Collected data:
....................

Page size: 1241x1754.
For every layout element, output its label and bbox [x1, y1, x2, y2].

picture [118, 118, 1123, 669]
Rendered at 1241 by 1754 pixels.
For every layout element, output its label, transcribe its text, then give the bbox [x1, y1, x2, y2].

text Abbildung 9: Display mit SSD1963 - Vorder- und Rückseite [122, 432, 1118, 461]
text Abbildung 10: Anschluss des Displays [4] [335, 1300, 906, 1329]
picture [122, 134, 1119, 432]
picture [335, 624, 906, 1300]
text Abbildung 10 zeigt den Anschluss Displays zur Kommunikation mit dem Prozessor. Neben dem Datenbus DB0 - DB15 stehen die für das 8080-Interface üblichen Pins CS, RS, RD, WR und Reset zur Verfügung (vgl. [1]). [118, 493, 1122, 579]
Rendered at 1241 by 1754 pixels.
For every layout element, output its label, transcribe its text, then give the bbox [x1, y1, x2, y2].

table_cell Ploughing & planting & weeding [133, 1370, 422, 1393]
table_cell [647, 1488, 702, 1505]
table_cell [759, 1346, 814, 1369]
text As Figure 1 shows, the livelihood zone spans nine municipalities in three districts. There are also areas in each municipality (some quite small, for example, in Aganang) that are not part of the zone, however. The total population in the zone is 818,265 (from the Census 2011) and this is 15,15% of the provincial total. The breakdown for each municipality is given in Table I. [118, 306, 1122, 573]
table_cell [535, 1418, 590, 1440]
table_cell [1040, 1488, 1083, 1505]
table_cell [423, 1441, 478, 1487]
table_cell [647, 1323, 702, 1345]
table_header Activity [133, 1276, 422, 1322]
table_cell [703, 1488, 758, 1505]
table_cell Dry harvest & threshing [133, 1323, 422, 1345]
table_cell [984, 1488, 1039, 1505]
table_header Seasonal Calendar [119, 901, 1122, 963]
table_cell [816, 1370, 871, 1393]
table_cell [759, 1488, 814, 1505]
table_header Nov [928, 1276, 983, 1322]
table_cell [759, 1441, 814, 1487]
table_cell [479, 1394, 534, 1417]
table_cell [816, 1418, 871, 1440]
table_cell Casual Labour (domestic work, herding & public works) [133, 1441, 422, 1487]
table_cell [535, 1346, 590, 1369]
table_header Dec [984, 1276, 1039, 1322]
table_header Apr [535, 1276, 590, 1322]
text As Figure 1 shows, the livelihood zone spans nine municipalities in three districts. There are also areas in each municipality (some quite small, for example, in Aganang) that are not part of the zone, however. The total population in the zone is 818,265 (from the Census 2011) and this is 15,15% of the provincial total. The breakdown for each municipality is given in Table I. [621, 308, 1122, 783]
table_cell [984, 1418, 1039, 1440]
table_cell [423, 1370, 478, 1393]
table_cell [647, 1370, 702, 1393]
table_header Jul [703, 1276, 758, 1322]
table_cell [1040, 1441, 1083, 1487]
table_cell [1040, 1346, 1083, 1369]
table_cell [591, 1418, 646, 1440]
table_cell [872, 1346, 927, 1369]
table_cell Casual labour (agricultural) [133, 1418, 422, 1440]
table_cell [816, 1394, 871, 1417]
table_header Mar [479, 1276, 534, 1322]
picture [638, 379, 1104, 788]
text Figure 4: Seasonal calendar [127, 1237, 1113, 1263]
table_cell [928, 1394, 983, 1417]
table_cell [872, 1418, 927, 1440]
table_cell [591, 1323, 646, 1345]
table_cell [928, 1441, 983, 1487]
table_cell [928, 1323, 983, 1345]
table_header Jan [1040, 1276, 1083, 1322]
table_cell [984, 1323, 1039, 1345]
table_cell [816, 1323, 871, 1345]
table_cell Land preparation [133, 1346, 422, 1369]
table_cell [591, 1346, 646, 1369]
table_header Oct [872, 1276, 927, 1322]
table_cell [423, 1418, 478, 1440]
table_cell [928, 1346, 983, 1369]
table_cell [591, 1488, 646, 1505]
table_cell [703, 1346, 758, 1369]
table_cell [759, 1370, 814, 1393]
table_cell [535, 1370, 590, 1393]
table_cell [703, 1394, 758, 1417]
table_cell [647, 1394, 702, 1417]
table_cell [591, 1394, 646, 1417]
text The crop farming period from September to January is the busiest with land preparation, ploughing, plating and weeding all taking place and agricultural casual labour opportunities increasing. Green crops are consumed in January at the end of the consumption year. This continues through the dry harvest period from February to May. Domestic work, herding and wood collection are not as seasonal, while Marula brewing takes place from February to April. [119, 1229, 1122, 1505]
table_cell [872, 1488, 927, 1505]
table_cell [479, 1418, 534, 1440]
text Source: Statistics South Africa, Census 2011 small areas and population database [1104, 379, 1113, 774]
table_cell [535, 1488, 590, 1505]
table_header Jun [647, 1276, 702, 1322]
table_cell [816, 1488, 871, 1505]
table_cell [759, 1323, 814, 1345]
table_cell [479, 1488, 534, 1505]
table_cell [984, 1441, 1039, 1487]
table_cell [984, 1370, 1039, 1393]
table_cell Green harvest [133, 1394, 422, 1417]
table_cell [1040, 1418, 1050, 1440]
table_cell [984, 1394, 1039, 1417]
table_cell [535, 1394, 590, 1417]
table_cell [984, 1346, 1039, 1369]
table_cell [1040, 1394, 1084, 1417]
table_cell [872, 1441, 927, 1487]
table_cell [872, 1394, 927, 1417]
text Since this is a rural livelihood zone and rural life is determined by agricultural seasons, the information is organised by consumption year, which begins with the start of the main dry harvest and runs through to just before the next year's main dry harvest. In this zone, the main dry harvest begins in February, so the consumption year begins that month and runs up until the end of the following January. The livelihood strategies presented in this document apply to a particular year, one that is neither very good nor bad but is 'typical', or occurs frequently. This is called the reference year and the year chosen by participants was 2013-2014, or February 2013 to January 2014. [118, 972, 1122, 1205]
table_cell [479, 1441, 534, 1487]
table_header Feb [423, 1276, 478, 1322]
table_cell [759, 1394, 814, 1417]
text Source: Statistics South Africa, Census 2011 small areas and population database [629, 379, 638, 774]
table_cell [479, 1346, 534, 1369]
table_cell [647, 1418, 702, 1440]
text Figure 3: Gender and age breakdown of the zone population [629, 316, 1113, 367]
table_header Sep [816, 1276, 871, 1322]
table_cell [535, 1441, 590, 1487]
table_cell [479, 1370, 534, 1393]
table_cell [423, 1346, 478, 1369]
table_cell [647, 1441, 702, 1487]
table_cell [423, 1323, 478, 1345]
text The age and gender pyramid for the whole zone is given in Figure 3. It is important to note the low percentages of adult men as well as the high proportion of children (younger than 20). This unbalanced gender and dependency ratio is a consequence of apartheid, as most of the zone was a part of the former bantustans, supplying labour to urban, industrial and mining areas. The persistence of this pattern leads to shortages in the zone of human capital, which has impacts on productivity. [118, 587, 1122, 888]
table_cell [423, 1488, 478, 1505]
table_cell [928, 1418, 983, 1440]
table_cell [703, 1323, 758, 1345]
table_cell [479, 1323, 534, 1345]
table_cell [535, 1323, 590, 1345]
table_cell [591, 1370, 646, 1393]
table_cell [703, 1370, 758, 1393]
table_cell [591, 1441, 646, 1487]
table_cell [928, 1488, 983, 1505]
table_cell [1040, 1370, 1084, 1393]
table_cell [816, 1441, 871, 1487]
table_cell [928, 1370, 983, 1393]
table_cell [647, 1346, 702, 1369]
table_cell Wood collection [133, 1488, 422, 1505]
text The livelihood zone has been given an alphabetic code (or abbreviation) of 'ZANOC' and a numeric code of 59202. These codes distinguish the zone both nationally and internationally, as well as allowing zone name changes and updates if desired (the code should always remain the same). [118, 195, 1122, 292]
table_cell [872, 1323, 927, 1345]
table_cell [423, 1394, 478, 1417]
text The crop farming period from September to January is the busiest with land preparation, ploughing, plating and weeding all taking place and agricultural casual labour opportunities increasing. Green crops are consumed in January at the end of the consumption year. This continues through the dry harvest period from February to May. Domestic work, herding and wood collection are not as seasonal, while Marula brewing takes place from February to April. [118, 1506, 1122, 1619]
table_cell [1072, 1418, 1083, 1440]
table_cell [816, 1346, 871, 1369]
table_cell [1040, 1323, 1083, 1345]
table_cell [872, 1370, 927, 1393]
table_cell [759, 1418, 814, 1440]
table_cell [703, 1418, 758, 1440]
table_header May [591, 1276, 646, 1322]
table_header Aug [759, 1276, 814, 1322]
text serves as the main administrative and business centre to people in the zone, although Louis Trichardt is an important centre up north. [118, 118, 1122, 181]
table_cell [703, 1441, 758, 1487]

....................

Set task
Gather every line in the data that contains the string "database", matching case exactly.

Response to the task
text Source: Statistics South Africa, Census 2011 small areas and population database [1104, 379, 1113, 774]
text Source: Statistics South Africa, Census 2011 small areas and population database [629, 379, 638, 774]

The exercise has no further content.